Balint also suggested that patients are capable of understanding some ‘tactics’ used by the analyst. The patient potentially possesses the ability to interpret the analyst's behaviour, which Balint describes can be perceived as telepathy or clairvoyance. If the analyst is unable to recognise this, or in other words, respond in with no reaction of anger, or criticism will occur as is expected at the Oedipal level. Instead, it is expected to feel empty or lost. Furthermore, the failing to recognise the patient's abilities, Balint also suggests can appear as persecutory anxieties. Resulting in patients potentially feeling that anything positive could exist, and that their frustrations are caused by anything other than evil intentions, malice or some form of criminal behaviour. While patients could recognise that good things can happen, they believe it to be only by chance, and their constant frustrations are proof of hostility in their environment. Balint described that a patient suffering from the Basic Fault, is experiencing a mixture of suffering, are inclined to behave pugnaciously, while still trying to get on with their life.

== Criticisms ==
Some argue that Balint's proposal about regression needs revision, and that it is not impossible to argue that deficit and conflictual models are competitors. Balint often emphasised that his theory of basic fault was non-conflictual, compared to others like the Kleinians. However, the very nature of basic fault suggests otherwise, as the individuals desire is associated with powerful anxieties they create and that they cannot deal with, which is inherently conflictual. As patients demonstrated a battle between wanting to have their desire met but fearing what would happen by doing so.

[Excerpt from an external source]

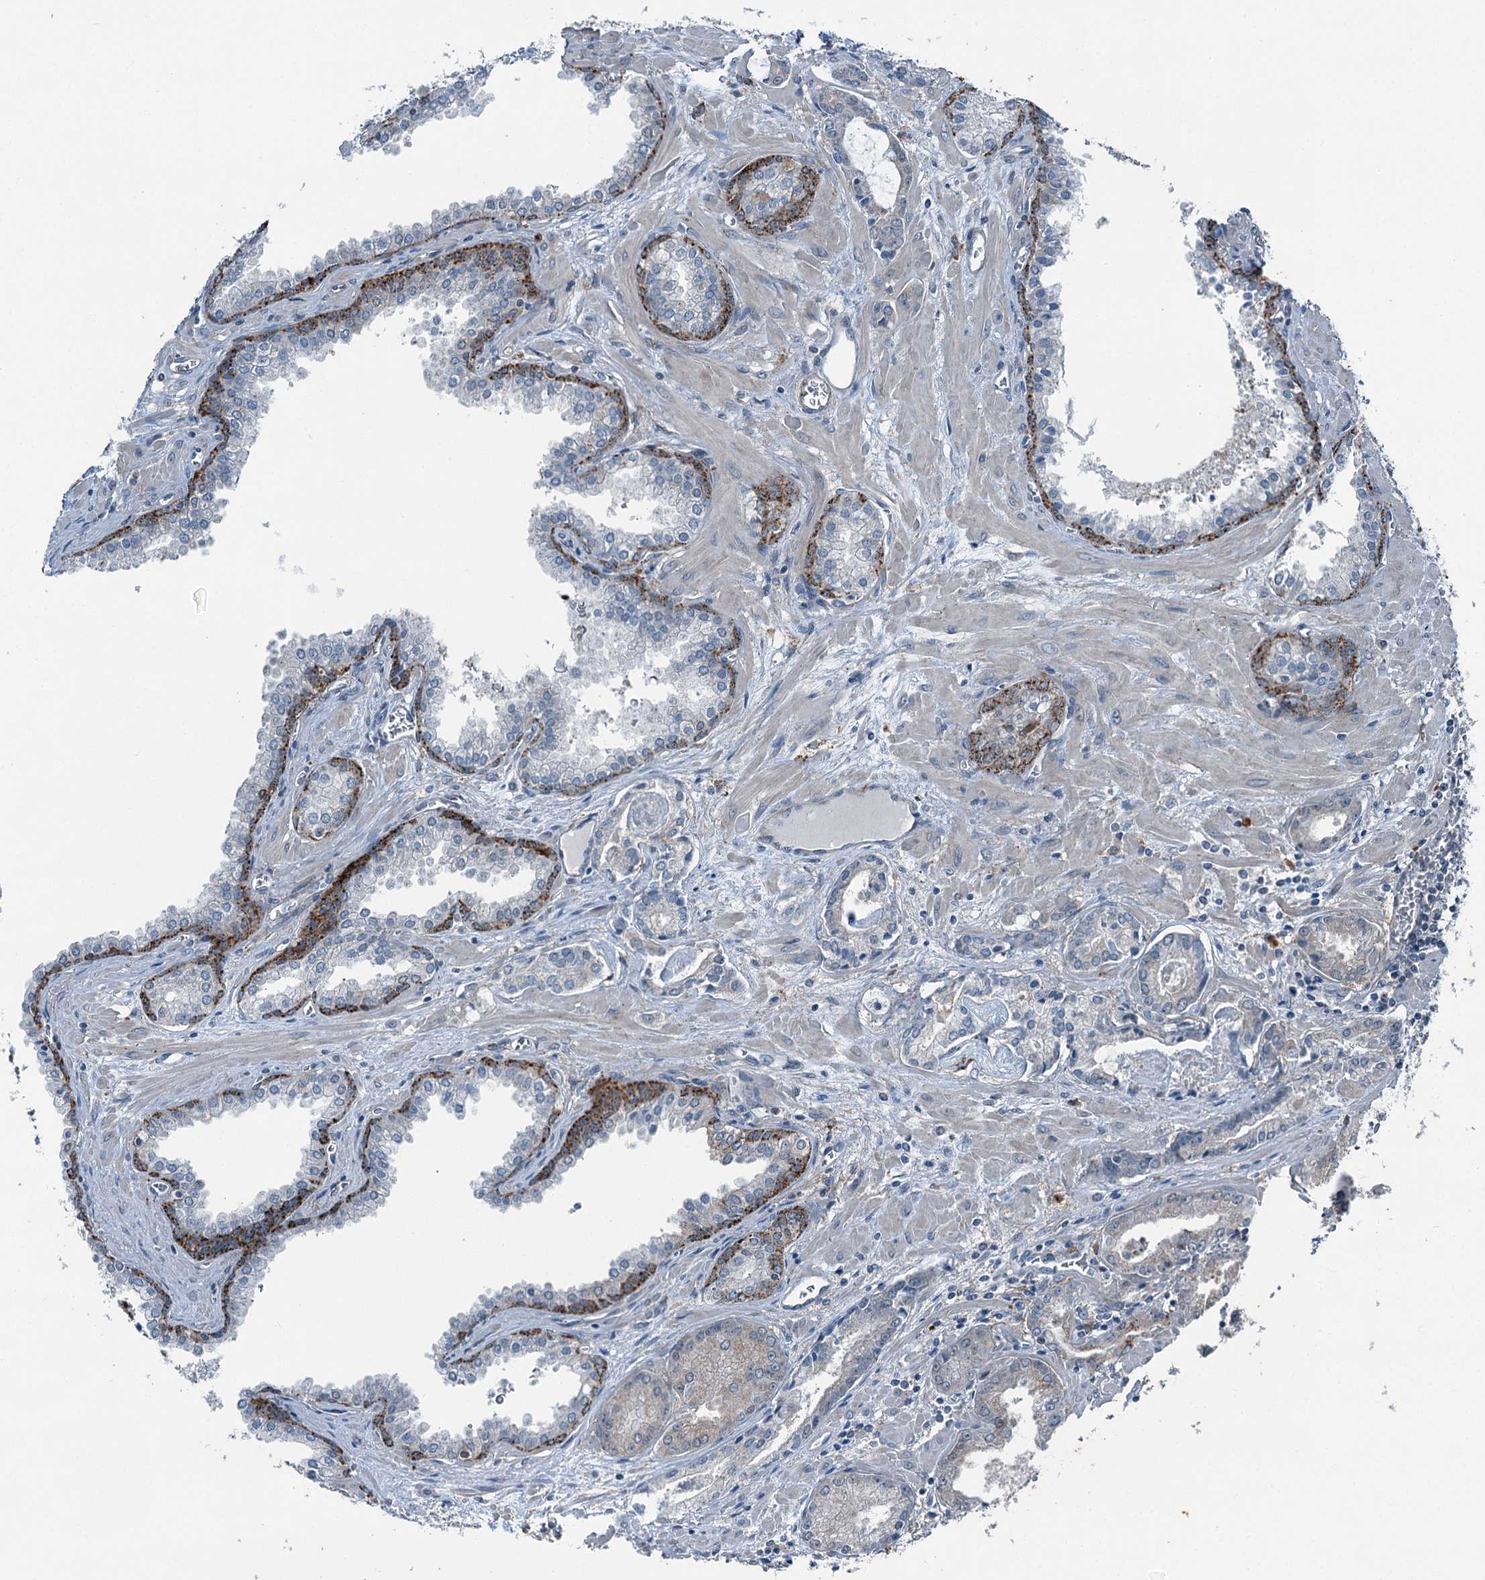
{"staining": {"intensity": "negative", "quantity": "none", "location": "none"}, "tissue": "prostate cancer", "cell_type": "Tumor cells", "image_type": "cancer", "snomed": [{"axis": "morphology", "description": "Adenocarcinoma, Low grade"}, {"axis": "topography", "description": "Prostate"}], "caption": "Immunohistochemistry micrograph of human prostate adenocarcinoma (low-grade) stained for a protein (brown), which shows no positivity in tumor cells. (Immunohistochemistry (ihc), brightfield microscopy, high magnification).", "gene": "AXL", "patient": {"sex": "male", "age": 67}}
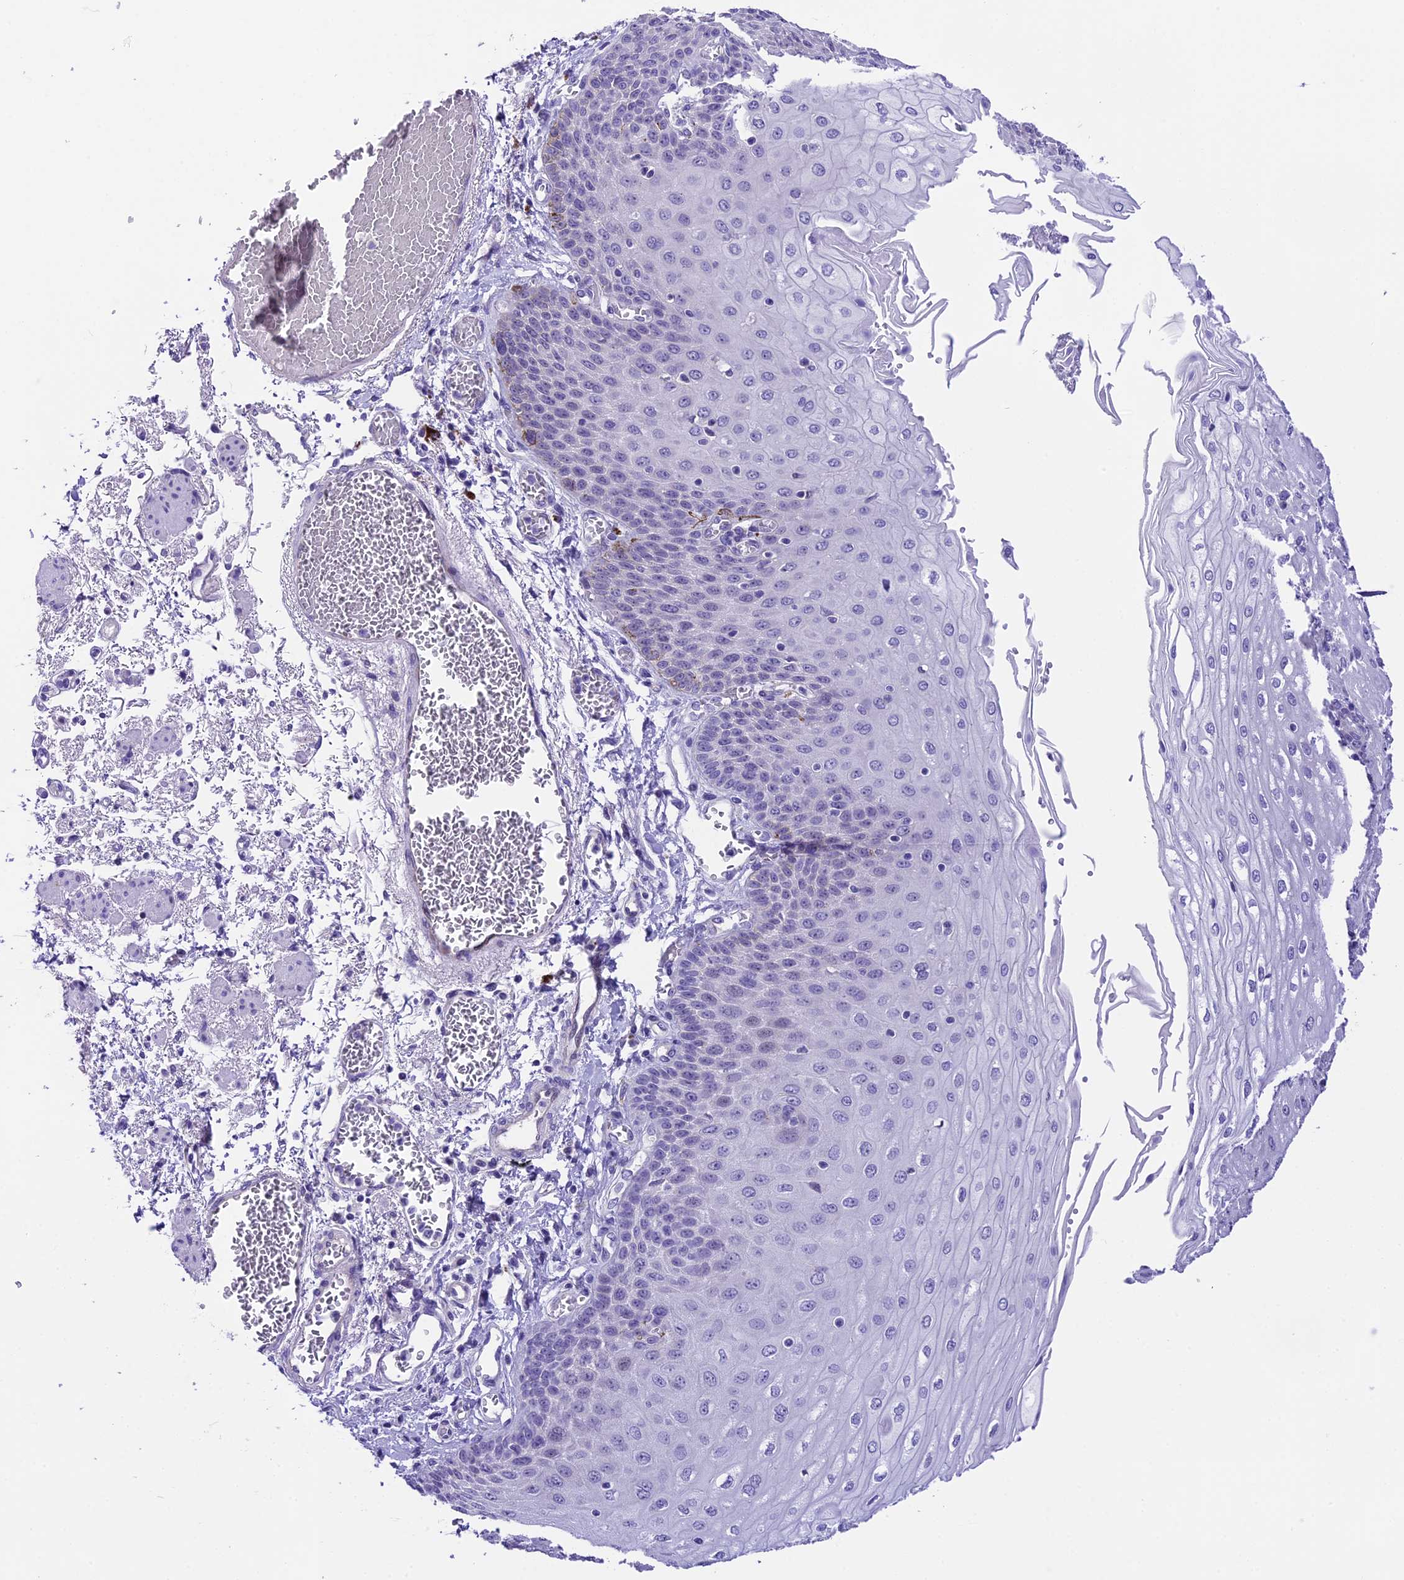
{"staining": {"intensity": "negative", "quantity": "none", "location": "none"}, "tissue": "esophagus", "cell_type": "Squamous epithelial cells", "image_type": "normal", "snomed": [{"axis": "morphology", "description": "Normal tissue, NOS"}, {"axis": "topography", "description": "Esophagus"}], "caption": "Micrograph shows no significant protein positivity in squamous epithelial cells of unremarkable esophagus. (DAB IHC with hematoxylin counter stain).", "gene": "PRR15", "patient": {"sex": "male", "age": 81}}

Additionally, with the Balint therapist method, the analyst shall be repeatedly ‘tested’ by the patient, as a basic fault refers to failure in all patients’ relational strategies, meaning they need to prove their trustworthiness in order to deserve the patients trust. Which is not necessarily a good thing, as the therapist should not need to demonstrate their trustworthiness repeatedly, some argue it should be demonstrated through their willingness to listen, and as it is their job to do so. Therefore, suggesting that a therapist-patient relationship is not the same as patients' relationships in their real-world, and needs to be treated differently.